Entre ceux qui considèrent que la dégradation des comptes publics n’offre pas au gouvernement les marges de manœuvre nécessaires pour mener à bien la transition énergétique, et ceux qui estiment que la réforme portée par Ségolène Royal n’est pas à la hauteur des enjeux écologiques, le gouvernement a fort à faire pour convaincre sa majorité de voter son projet de loi. Une réforme qui déchaîne les passions et brouille les cartes partisanes. Qui s’oppose à la réforme au sein de la majorité ? Pourquoi ? Et qui la soutient vraiment ?
Quand les écologistes dénoncent une « réformette »
Sortis du gouvernement à l’occasion du remaniement du mois de mars, les écologistes ont retrouvé leur liberté de parole et ne sont que partiellement convaincus par une loi qui leur semble insuffisante et en retrait par rapport à plusieurs promesses de campagne du candidat Hollande.
S’il fait peu de doute que les parlementaires d’Europe Ecologie les Verts voteront in fine cette loi, ils vont sans doute tenter d’y ajouter des amendements.
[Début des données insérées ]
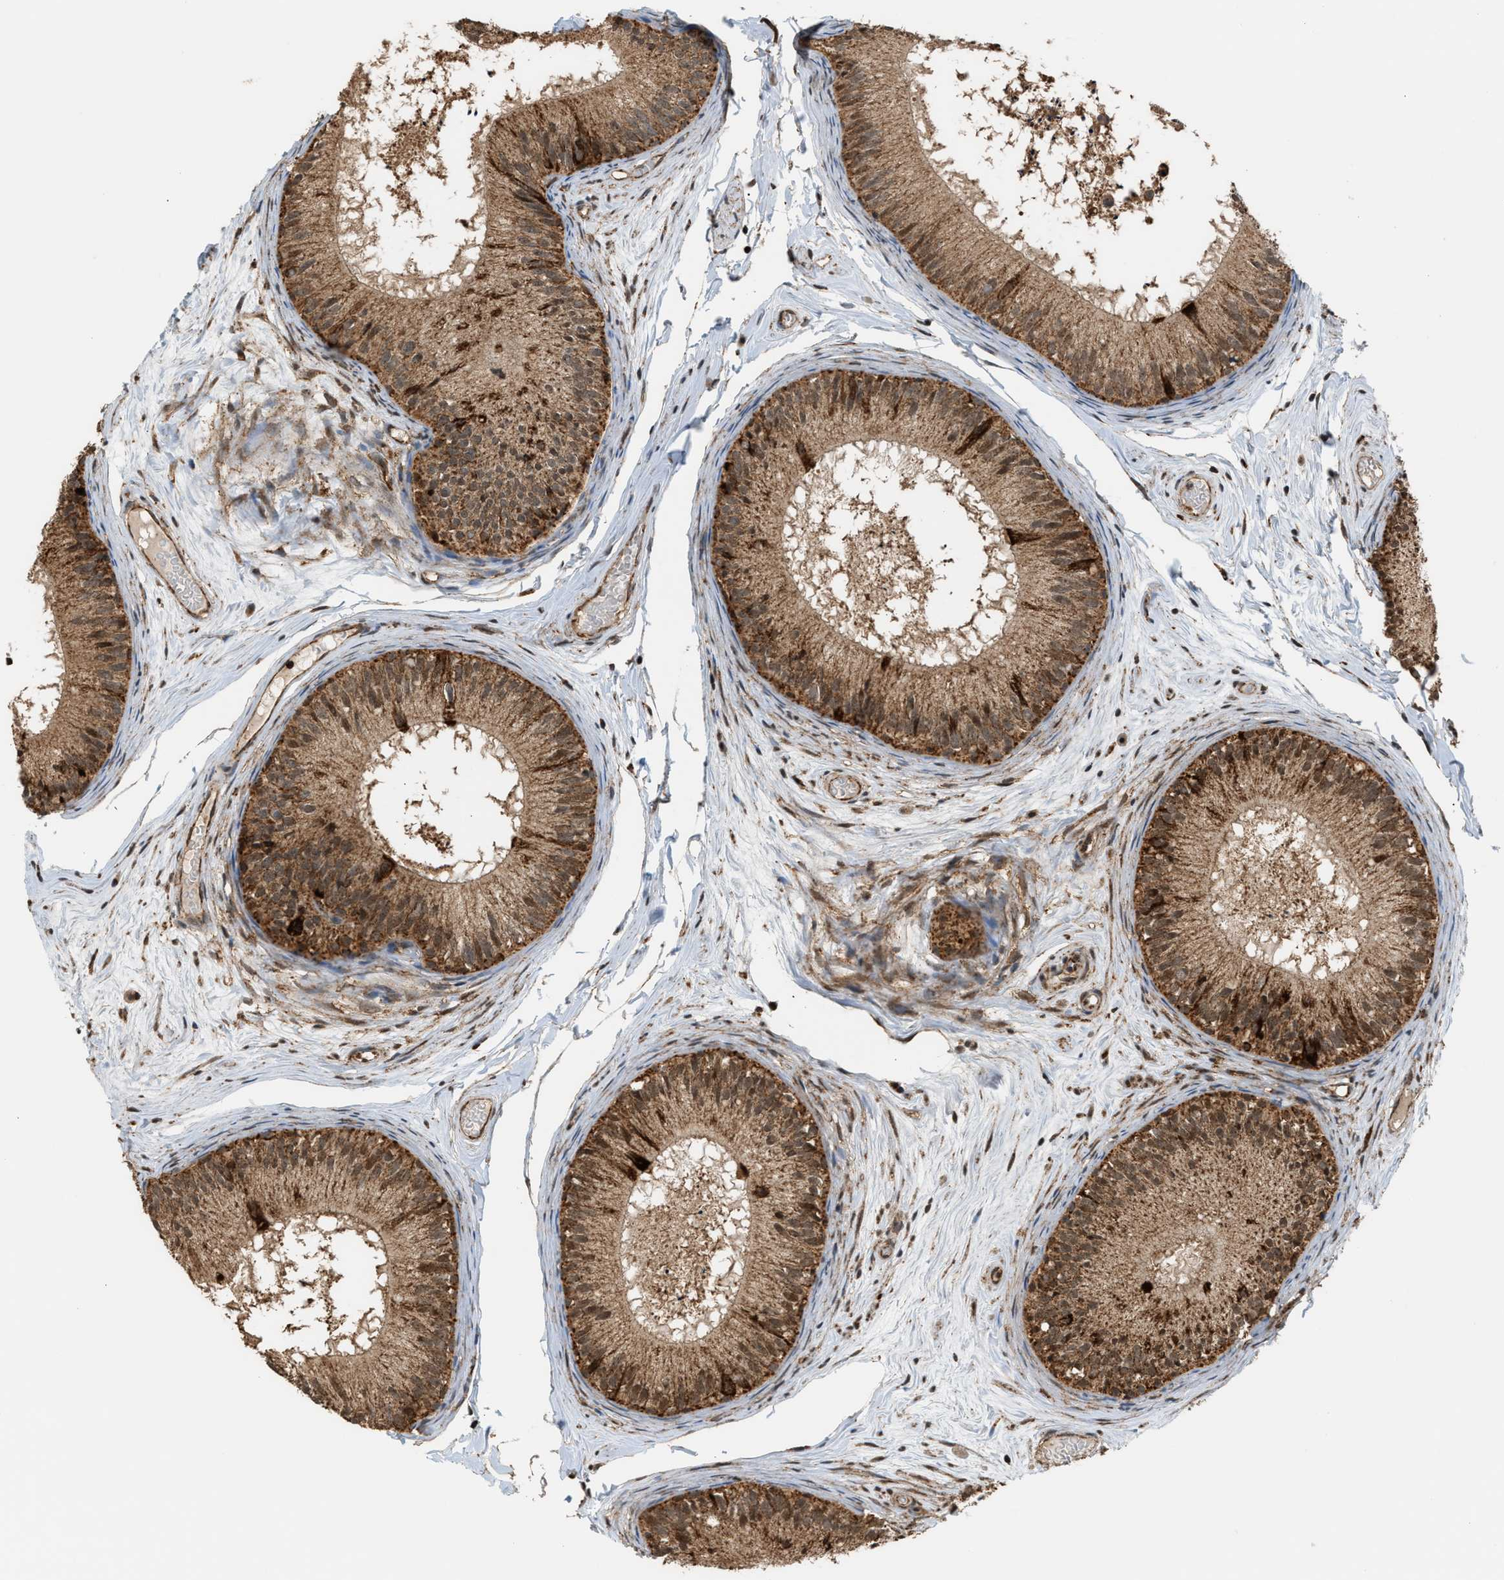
{"staining": {"intensity": "strong", "quantity": ">75%", "location": "cytoplasmic/membranous"}, "tissue": "epididymis", "cell_type": "Glandular cells", "image_type": "normal", "snomed": [{"axis": "morphology", "description": "Normal tissue, NOS"}, {"axis": "topography", "description": "Epididymis"}], "caption": "A high-resolution image shows IHC staining of benign epididymis, which displays strong cytoplasmic/membranous staining in approximately >75% of glandular cells.", "gene": "SGSM2", "patient": {"sex": "male", "age": 46}}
Ils regrettent notamment les choix stratégiques en matière nucléaire et le remplacement de la diminution à 50% de la part du nucléaire dans le mix énergétique français par un plafonnement de la puissance installée à 63,2 gigawatts (ce qui correspond à la puissance installée actuelle).
Toutefois, comme l’a déclaré la députée européenne EELV Michèle Rivasi, « le pré-projet de loi contient néanmoins de belles propositions que les écologistes pourront aisément soutenir, notamment en matière de logement et de rénovation énergétique ».
Ségolène Royal doit donc s’attendre à une opposition constructive mais sans doute volontariste de la part de ses alliés écologistes.
La réindustrialisation d’Arnaud Montebourg, handicapée par la loi ?
Un autre pan de la majorité fait la grimace à l’approche du vote de la loi. Les amis d’Arnaud Montebourg, et au-delà les tenants de l’aile pro-industrielle du parti socialiste, s’inquiètent de l’impact de la transition énergétique sur la compétitivité industrielle de la France.
Le coût de l’électricité en France étant actuellement l’un des plus bas d’Europe, l’outil industriel hexagonal bénéficie d’un avantage compétitif qu’il risque de perdre si les consommateurs doivent payer tout ou partie de la facture de la transition. Et comme la compétitivité industrielle de la France est par ailleurs assez fragile, certains députés socialistes craignent de se tirer une balle dans le pied en votant un texte qui pénaliserait in fine les entreprises françaises.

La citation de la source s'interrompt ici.